[Stored records]

....

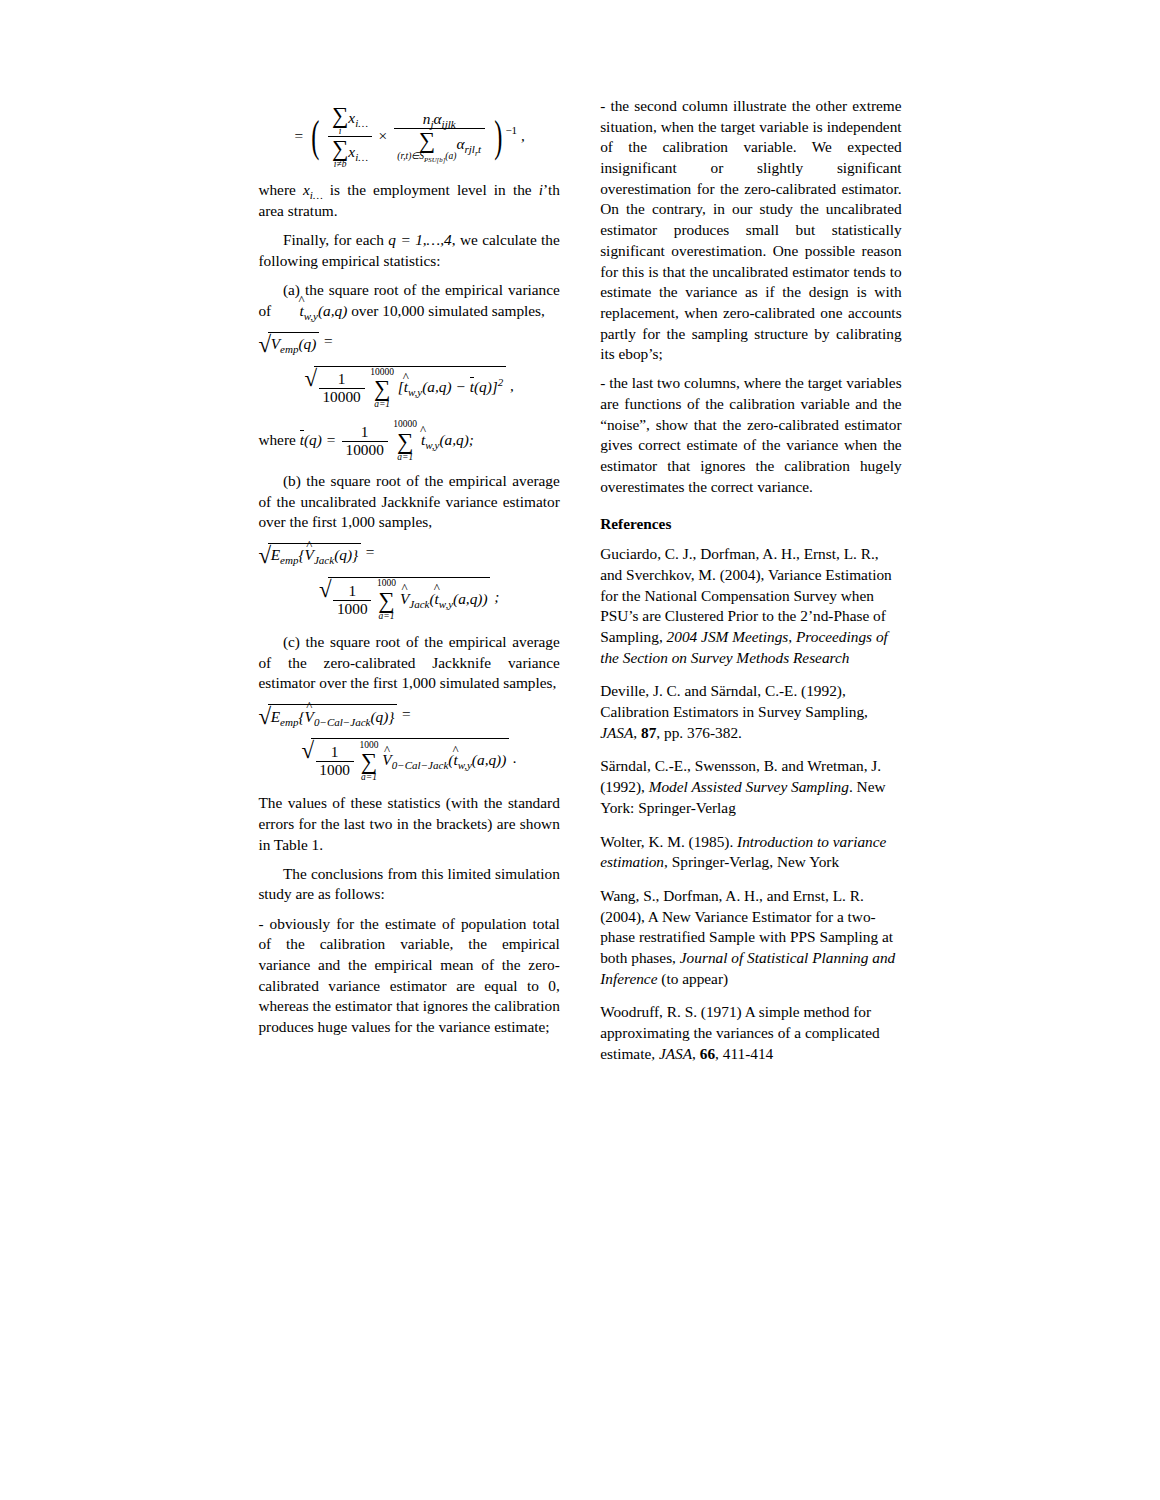= (
∑i xi… ∑i≠b xi… × njαijlk ∑(r,t)∈SPSU[b](a) αrjlrt
)−1 ,
where xi… is the employment level in the i’th area stratum.
Finally, for each q = 1,…,4, we calculate the following empirical statistics:
(a) the square root of the empirical variance of tw,y(a,q) over 10,000 simulated samples,
Vemp(q) =
110000 10000∑a=1 [tw,y(a,q) − t(q)]2 ,
where t(q) = 110000 10000∑a=1 tw,y(a,q);
(b) the square root of the empirical average of the uncalibrated Jackknife variance estimator over the first 1,000 samples,
Eemp{VJack(q)} =
11000 1000∑a=1 VJack(tw,y(a,q)) ;
(c) the square root of the empirical average of the zero-calibrated Jackknife variance estimator over the first 1,000 simulated samples,
Eemp{V0−Cal−Jack(q)} =
11000 1000∑a=1 V0−Cal−Jack(tw,y(a,q)) .
The values of these statistics (with the standard errors for the last two in the brackets) are shown in Table 1.
The conclusions from this limited simulation study are as follows:
- obviously for the estimate of population total of the calibration variable, the empirical variance and the empirical mean of the zero-calibrated variance estimator are equal to 0, whereas the estimator that ignores the calibration produces huge values for the variance estimate;
- the second column illustrate the other extreme situation, when the target variable is independent of the calibration variable. We expected insignificant or slightly significant overestimation for the zero-calibrated estimator. On the contrary, in our study the uncalibrated estimator produces small but statistically significant overestimation. One possible reason for this is that the uncalibrated estimator tends to estimate the variance as if the design is with replacement, when zero-calibrated one accounts partly for the sampling structure by calibrating its ebop’s;
- the last two columns, where the target variables are functions of the calibration variable and the “noise”, show that the zero-calibrated estimator gives correct estimate of the variance when the estimator that ignores the calibration hugely overestimates the correct variance.
References
Guciardo, C. J., Dorfman, A. H., Ernst, L. R., and Sverchkov, M. (2004), Variance Estimation for the National Compensation Survey when PSU’s are Clustered Prior to the 2’nd-Phase of Sampling, 2004 JSM Meetings, Proceedings of the Section on Survey Methods Research
Deville, J. C. and Särndal, C.-E. (1992), Calibration Estimators in Survey Sampling, JASA, 87, pp. 376-382.
Särndal, C.-E., Swensson, B. and Wretman, J. (1992), Model Assisted Survey Sampling. New York: Springer-Verlag
Wolter, K. M. (1985). Introduction to variance estimation, Springer-Verlag, New York
Wang, S., Dorfman, A. H., and Ernst, L. R. (2004), A New Variance Estimator for a two-phase restratified Sample with PPS Sampling at both phases, Journal of Statistical Planning and Inference (to appear)
Woodruff, R. S. (1971) A simple method for approximating the variances of a complicated estimate, JASA, 66, 411-414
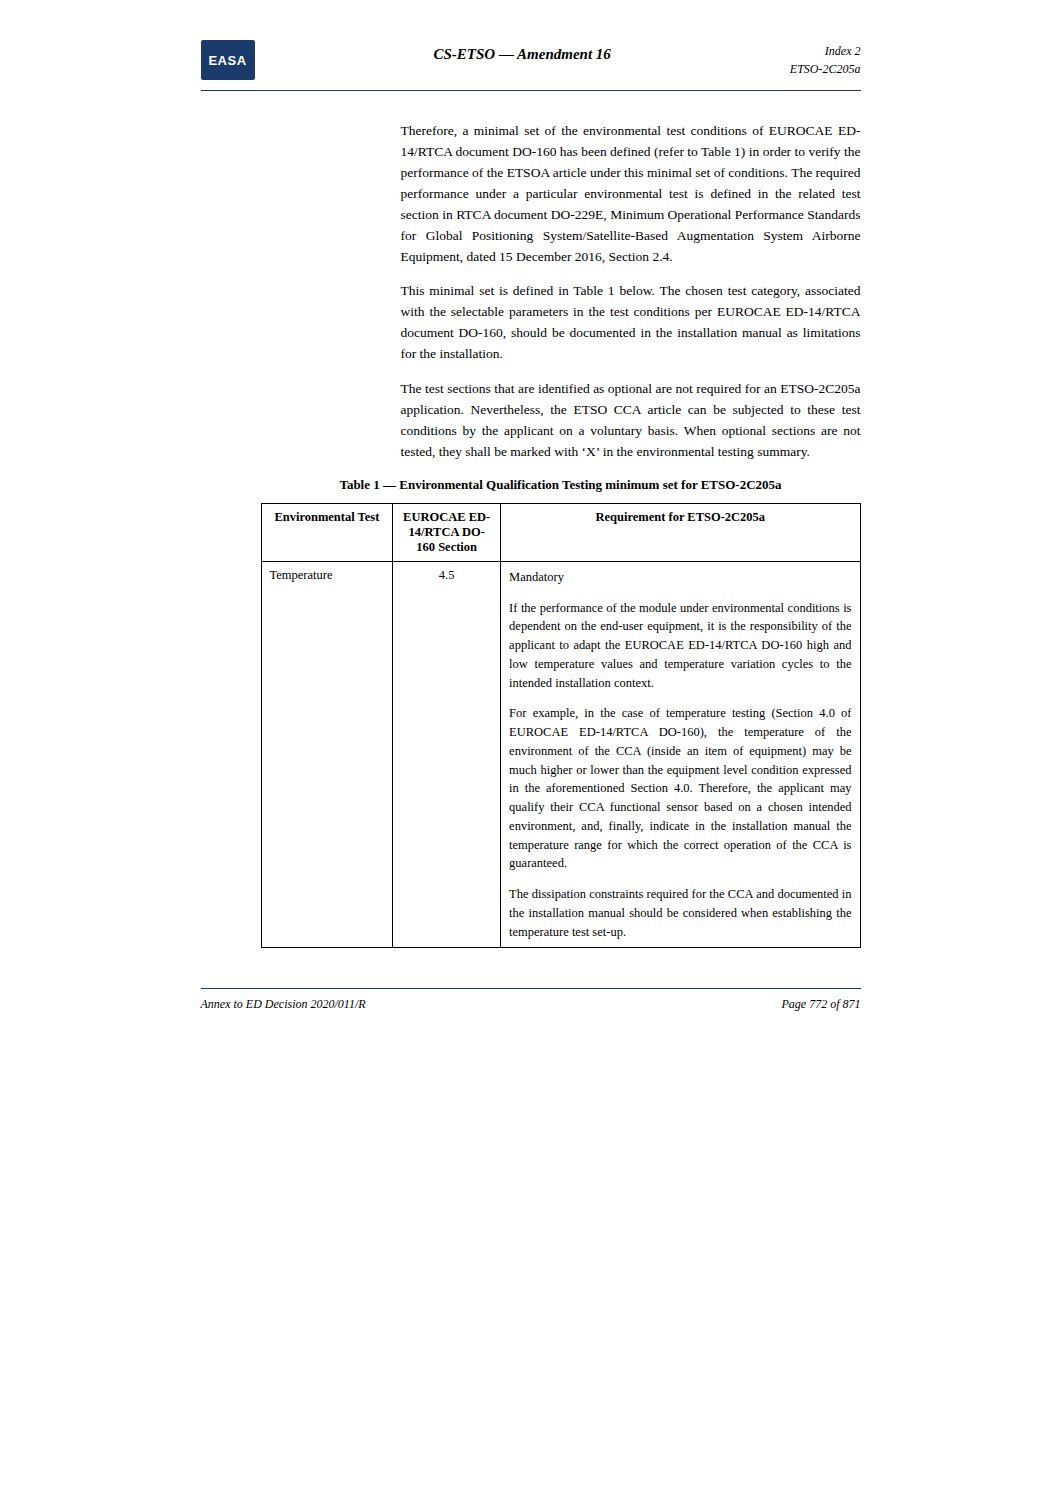EASA
CS-ETSO — Amendment 16
Index 2
ETSO-2C205a
Therefore, a minimal set of the environmental test conditions of EUROCAE ED-14/RTCA document DO-160 has been defined (refer to Table 1) in order to verify the performance of the ETSOA article under this minimal set of conditions. The required performance under a particular environmental test is defined in the related test section in RTCA document DO-229E, Minimum Operational Performance Standards for Global Positioning System/Satellite-Based Augmentation System Airborne Equipment, dated 15 December 2016, Section 2.4.
This minimal set is defined in Table 1 below. The chosen test category, associated with the selectable parameters in the test conditions per EUROCAE ED-14/RTCA document DO-160, should be documented in the installation manual as limitations for the installation.
The test sections that are identified as optional are not required for an ETSO-2C205a application. Nevertheless, the ETSO CCA article can be subjected to these test conditions by the applicant on a voluntary basis. When optional sections are not tested, they shall be marked with ‘X’ in the environmental testing summary.
Table 1 — Environmental Qualification Testing minimum set for ETSO-2C205a
| Environmental Test | EUROCAE ED-14/RTCA DO-160 Section | Requirement for ETSO-2C205a |
| --- | --- | --- |
| Temperature | 4.5 | Mandatory If the performance of the module under environmental conditions is dependent on the end-user equipment, it is the responsibility of the applicant to adapt the EUROCAE ED-14/RTCA DO-160 high and low temperature values and temperature variation cycles to the intended installation context. For example, in the case of temperature testing (Section 4.0 of EUROCAE ED-14/RTCA DO-160), the temperature of the environment of the CCA (inside an item of equipment) may be much higher or lower than the equipment level condition expressed in the aforementioned Section 4.0. Therefore, the applicant may qualify their CCA functional sensor based on a chosen intended environment, and, finally, indicate in the installation manual the temperature range for which the correct operation of the CCA is guaranteed. The dissipation constraints required for the CCA and documented in the installation manual should be considered when establishing the temperature test set-up. |
Annex to ED Decision 2020/011/R
Page 772 of 871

....

Try it: Show every line from the entries above in which the word "York" appears.

Task response:
Särndal, C.-E., Swensson, B. and Wretman, J. (1992), Model Assisted Survey Sampling. New York: Springer-Verlag
Wolter, K. M. (1985). Introduction to variance estimation, Springer-Verlag, New York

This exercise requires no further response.